USA - First Baja Farmed Yellowtail Introduced to U.S. Market

Catalina Offshore Products and Baja Seas partner as a regional source for a new Baja hiramasa
March 19, 2014

Catalina Offshore Products, one of Southern California’s premier seafood purveyors and San Diego’s only exporter of sea urchin, has partnered with Baja Seas to bring a new yellowtail to the U.S. market. Baja Seas officially introduced its Baja farmed yellowtail – also known as Baja hiramasa – at the Seafood Expo North America, March 16-18 in Boston, along with Catalina Offshore Products. Catalina Offshore Products has been test marketing the fish and it has already appeared on menus from San Diego to Chicago with rave reviews.

Thebuttery texture and bright, mild flavor of the Baja farmed yellowtail (Seriola lalandi) is similar to Hawaiian kampachi (Seriola rivoliana), and provides a slightly less fatty alternative to Japanese hamachi (Seriola quniqueradita).

The original stock was bred for Baja Seas from fingerlings produced at Hubbs-SeaWorld Research Institute – renowned for developing methods of raising high-value marine fin fish species and sustainable ocean practices. The fingerlings were transferred to Baja Seas’ state-of-the-art grow out facility on Bahia Magdalena, a pristine bay in southern Baja California. Future seed will be sourced from Baja Seas’ own hatchery, Ocean Baja Labs.

Baja Seas’ entire production is underscored by responsible technology. It uses Recirculating Aquaculture Systems (RAS) to create a small water footprint by diminishing pollution and disease; fish are fed sustainable protein- and omega-rich meal derived from sardines in a low Fish In-Fish Out (FIFO) ratio; the fish are raised without antibiotics or paraciticides; and semi-automated feeders and feed cameras prevent overfeeding.
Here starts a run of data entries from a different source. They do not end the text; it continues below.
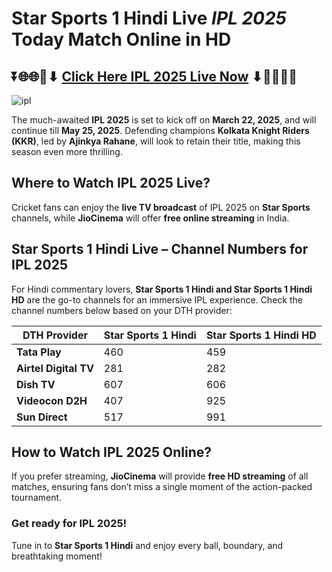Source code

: # **Star Sports 1 Hindi Live *IPL 2025* Today Match Online in HD**

## ⏬🌐🌐📌⬇ [Click Here IPL 2025 Live Now](https://ptvsportshd.net/star-sports-1-hindi-hd/) ⬇📌🌐🌐⏬

![ipl](https://github.com/user-attachments/assets/9ae3508d-f192-40fc-a7a6-fec3d93b834b)

The much-awaited **IPL 2025** is set to kick off on **March 22, 2025**, and will continue till **May 25, 2025**. Defending champions **Kolkata Knight Riders (KKR)**, led by **Ajinkya Rahane**, will look to retain their title, making this season even more thrilling.  

## **Where to Watch IPL 2025 Live?**  
Cricket fans can enjoy the **live TV broadcast** of IPL 2025 on **Star Sports** channels, while **JioCinema** will offer **free online streaming** in India.  

## **Star Sports 1 Hindi Live – Channel Numbers for IPL 2025**  
For Hindi commentary lovers, **Star Sports 1 Hindi and Star Sports 1 Hindi HD** are the go-to channels for an immersive IPL experience. Check the channel numbers below based on your DTH provider:  

| DTH Provider      | Star Sports 1 Hindi | Star Sports 1 Hindi HD |
|-------------------|--------------------|------------------------|
| **Tata Play**     | 460                | 459                    |
| **Airtel Digital TV** | 281          | 282                    |
| **Dish TV**       | 607                | 606                    |
| **Videocon D2H**  | 407                | 925                    |
| **Sun Direct**    | 517                | 991                    |

## **How to Watch IPL 2025 Online?**  
If you prefer streaming, **JioCinema** will provide **free HD streaming** of all matches, ensuring fans don’t miss a single moment of the action-packed tournament.  

### **Get ready for IPL 2025!**  
Tune in to **Star Sports 1 Hindi** and enjoy every ball, boundary, and breathtaking moment!
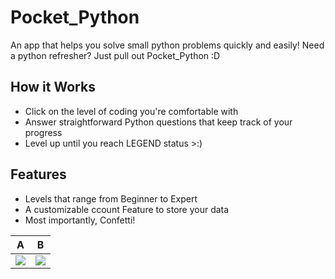 # Pocket_Python

An app that helps you solve small python problems quickly and easily! Need a python refresher? Just pull out Pocket_Python :D

## How it Works

- Click on the level of coding you're comfortable with
- Answer straightforward Python questions that keep track of your progress
- Level up until you reach LEGEND status >:\)

## Features

- Levels that range from Beginner to Expert
- A customizable ccount Feature to store your data 
- Most importantly, Confetti!
  


A|B
--|--
![]([https://example.com/a.gif](https://github.com/abrichards10/Pocket_Python/assets/54547597/33f11493-a34f-4807-b276-5de1fe5d50ec))|![](https://github.com/abrichards10/Pocket_Python/assets/54547597/f25a7116-a635-4174-92e0-f78c1374b116)







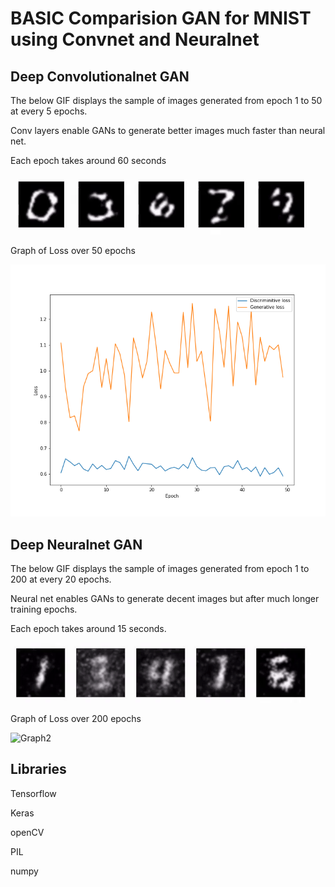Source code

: # BASIC Comparision GAN for MNIST using Convnet and Neuralnet


## Deep Convolutionalnet GAN
The below GIF displays the sample of images generated from epoch 1 to 50 at every 5 epochs.

Conv layers enable GANs to generate better images much faster than neural net.

Each epoch takes around 60 seconds

![Images_generated_using_conv_net](/images/gan_cnn/digits/cnn_epoch_1_50.gif?raw=true "Images Generated using Conv Layers in GAN architecture")

Graph of Loss over 50 epochs

![Graph1](/images/gan_cnn/conv_gan_loss.png?raw=true "Graph of the loss over 50 epochs")

## Deep Neuralnet GAN
The below GIF displays the sample of images generated from epoch 1 to 200 at every 20 epochs.

Neural net enables GANs to generate decent images but after much longer training epochs.

Each epoch takes around 15 seconds.

![Images_generated_using_conv_net](/images/gan_neuralnet/digits/gan_nn_epoch_1_to_200.gif?raw=true "Images Generated using NeuralNet Layers in GAN architecture")

Graph of Loss over 200 epochs

![Graph2](/images/gan_cnn/gan_neural_loss.png.png?raw=true "Graph of the loss over 200 epochs")

## Libraries
Tensorflow

Keras

openCV

PIL

numpy




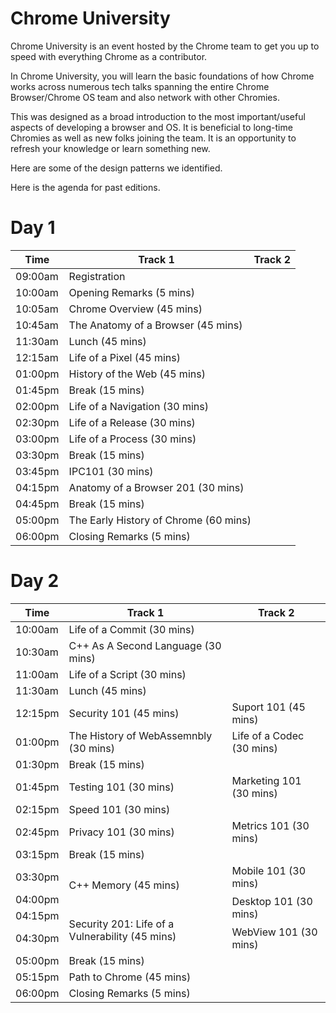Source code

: # Chrome University

Chrome University is an event hosted by the Chrome team to get you up to speed with everything Chrome as a contributor. 

In Chrome University, you will learn the basic foundations of how Chrome works across numerous tech talks spanning the entire Chrome Browser/Chrome OS team and also network with other Chromies. 

This was designed as a broad introduction to the most important/useful aspects of developing a browser and OS. It is beneficial to long-time Chromies as well as new folks joining the team. It is an opportunity to refresh your knowledge or learn something new.

Here are some of the design patterns we identified.

Here is the agenda for past editions.

# Day 1

<table>
    <thead>
        <tr>
            <th>Time</th>
            <th>Track 1</th>
            <th>Track 2</th>
        </tr>
    </thead>
    <tbody>
        <tr>
            <td>09:00am</td>
            <td colspan=2>Registration</td>
        </tr>
        <tr>
            <td>10:00am</td>
            <td colspan=2>Opening Remarks (5 mins)</td>
        </tr>
        <tr>
            <td>10:05am</td>
            <td colspan=2>Chrome Overview (45 mins)</td>
        </tr>
        <tr>
            <td>10:45am</td>
            <td>The Anatomy of a Browser (45 mins)</td>
            <td></td>
        </tr>
        <tr>
            <td>11:30am</td>
            <td colspan=2>Lunch (45 mins)</td>
        </tr>
        <tr>
            <td>12:15am</td>
            <td>Life of a Pixel (45 mins)</td>
            <td></td>
        </tr>
        <tr>
            <td>01:00pm</td>
            <td>History of the Web (45 mins)</td>
            <td></td>
        </tr>
        <tr>
            <td>01:45pm</td>
            <td colspan=2>Break (15 mins)</td>
        </tr>
        <tr>
            <td>02:00pm</td>
            <td>Life of a Navigation (30 mins)</td>
            <td></td>
        </tr>
        <tr>
            <td>02:30pm</td>
            <td>Life of a Release (30 mins)</td>
            <td></td>
        </tr>
        <tr>
            <td>03:00pm</td>
            <td>Life of a Process (30 mins)</td>
            <td></td>
        </tr>
        <tr>
            <td>03:30pm</td>
            <td colspan=2>Break (15 mins)</td>
        </tr>
        <tr>
            <td>03:45pm</td>
            <td>IPC101 (30 mins)</td>
            <td></td>
        </tr>
        <tr>
            <td>04:15pm</td>
            <td>Anatomy of a Browser 201 (30 mins)</td>
            <td></td>
        </tr>
        <tr>
            <td>04:45pm</td>
            <td colspan=2>Break (15 mins)</td>
        </tr>
        <tr>
            <td>05:00pm</td>
            <td colspan=2>The Early History of Chrome (60 mins)</td>
        </tr>
        <tr>
            <td>06:00pm</td>
            <td colspan=2>Closing Remarks (5 mins)</td>
        </tr>
    </tbody>
</table>

# Day 2

<table>
    <thead>
        <tr>
            <th>Time</th>
            <th>Track 1</th>
            <th>Track 2</th>
        </tr>
    </thead>
    <tbody>
        <tr>
            <td>10:00am</td>
            <td>Life of a Commit (30 mins)</td>
            <td></td>
        </tr>
        <tr>
            <td>10:30am</td>
            <td>C++ As A Second Language (30 mins)</td>
            <td></td>
        </tr>
        <tr>
            <td>11:00am</td>
            <td>Life of a Script (30 mins)</td>
            <td></td>
        </tr>
        <tr>
            <td>11:30am</td>
            <td colspan=2>Lunch (45 mins)</td>
        </tr>
        <tr>
            <td>12:15pm</td>
            <td>Security 101 (45 mins)</td>
            <td>Suport 101 (45 mins)</td>
        </tr>
        <tr>
            <td>01:00pm</td>
            <td>The History of WebAssemnbly (30 mins)</td>
            <td>Life of a Codec (30 mins)</td>
        </tr>
        <tr>
            <td>01:30pm</td>
            <td colspan=2>Break (15 mins)</td>
        </tr>
        <tr>
            <td>01:45pm</td>
            <td>Testing 101 (30 mins)</td>
            <td>Marketing 101 (30 mins)</td>
        </tr>
        <tr>
            <td>02:15pm</td>
            <td>Speed 101 (30 mins)</td>
            <td></td>
        </tr>
        <tr>
            <td>02:45pm</td>
            <td>Privacy 101 (30 mins)</td>
            <td>Metrics 101 (30 mins)</td>
        </tr>
        <tr>
            <td>03:15pm</td>
            <td colspan=2>Break (15 mins)</td>
        </tr>
        <tr>
            <td>03:30pm</td>
            <td rowspan=2>C++ Memory (45 mins)</td>
            <td>Mobile 101 (30 mins)</td>
        </tr>
        <tr>
            <td>04:00pm</td>
            <td rowspan=2>Desktop 101 (30 mins)</td>
        </tr>
        <tr>
            <td>04:15pm</td>
            <td rowspan=2>Security 201: Life of a Vulnerability (45 mins)</td>
        </tr>
        <tr>
            <td>04:30pm</td>
            <td>WebView 101 (30 mins)</td>
        </tr>
        <tr>
            <td>05:00pm</td>
            <td colspan=2>Break (15 mins)</td>
        </tr>
        <tr>
            <td>05:15pm</td>
            <td colspan=2>Path to Chrome (45 mins)</td>
        </tr>
        <tr>
            <td>06:00pm</td>
            <td colspan=2>Closing Remarks (5 mins)</td>
        </tr>
    </tbody>
</table>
“With consumers demanding more seafood and pressures on wild harvests increasing, we believe aquaculture is the one true sustainable model, said Baja Seas Director General Luis C. Astiazarán. “Because of their growth rate when compared to other species, marine finfish are the future of aquaculture.”

A number of factors guided Baja Seas’ decision to harvest yellowtail: the technology for it already exists; the fish is popular with consumers yet currently remains a niche market; and it’s already a natural species for the region.
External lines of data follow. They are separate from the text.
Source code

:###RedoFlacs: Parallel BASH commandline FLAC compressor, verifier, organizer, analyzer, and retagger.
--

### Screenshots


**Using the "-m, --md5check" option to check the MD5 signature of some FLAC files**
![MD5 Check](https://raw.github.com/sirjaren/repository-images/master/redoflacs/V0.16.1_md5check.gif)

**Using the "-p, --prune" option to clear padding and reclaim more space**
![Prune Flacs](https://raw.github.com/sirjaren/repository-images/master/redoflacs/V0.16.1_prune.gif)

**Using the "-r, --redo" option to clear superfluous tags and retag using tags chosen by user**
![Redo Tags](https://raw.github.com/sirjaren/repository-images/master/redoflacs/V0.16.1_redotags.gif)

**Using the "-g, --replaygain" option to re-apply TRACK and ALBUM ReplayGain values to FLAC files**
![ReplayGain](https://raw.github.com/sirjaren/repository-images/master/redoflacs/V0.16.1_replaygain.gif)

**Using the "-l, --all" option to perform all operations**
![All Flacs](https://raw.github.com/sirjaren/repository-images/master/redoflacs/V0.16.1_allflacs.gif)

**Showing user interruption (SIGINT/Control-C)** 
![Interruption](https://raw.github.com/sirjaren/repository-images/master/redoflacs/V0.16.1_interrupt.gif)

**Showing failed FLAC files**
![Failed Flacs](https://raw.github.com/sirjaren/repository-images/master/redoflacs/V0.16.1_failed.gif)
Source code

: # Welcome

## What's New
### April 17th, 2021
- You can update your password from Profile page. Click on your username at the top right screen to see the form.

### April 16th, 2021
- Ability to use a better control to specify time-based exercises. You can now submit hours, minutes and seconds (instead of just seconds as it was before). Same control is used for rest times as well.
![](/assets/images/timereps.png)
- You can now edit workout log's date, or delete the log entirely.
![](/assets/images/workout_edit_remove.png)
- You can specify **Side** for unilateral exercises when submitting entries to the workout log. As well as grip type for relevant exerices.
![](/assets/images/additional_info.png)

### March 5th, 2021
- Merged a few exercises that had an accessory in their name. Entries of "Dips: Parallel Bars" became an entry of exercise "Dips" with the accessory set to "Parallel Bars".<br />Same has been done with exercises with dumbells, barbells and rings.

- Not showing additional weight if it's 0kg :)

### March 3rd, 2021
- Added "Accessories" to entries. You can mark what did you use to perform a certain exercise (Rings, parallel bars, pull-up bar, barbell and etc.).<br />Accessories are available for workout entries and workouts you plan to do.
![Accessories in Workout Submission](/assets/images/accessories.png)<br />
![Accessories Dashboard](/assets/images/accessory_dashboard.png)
Yukito Ota, master sushi chef and owner of San Diego landmark, Sushi Ota, is pleased to be among the first chefs in Southern California to feature the new local yellowtail. \"Many of our customers enjoy the Baja hiramasa as much as traditional hamachi,\" he said.

Catalina Offshore Products CEO Dave Rudie emphasized, “The debut of this Baja hiramasa is very exciting for us as it marks a major milestone for Mexico and for the U.S. It is not only a great, local alternative to Japanese or Hawaiian yellowtail, its presence in the domestic market will increase people’s access to a highly valued food source while decreasing pressure on our wild populations.”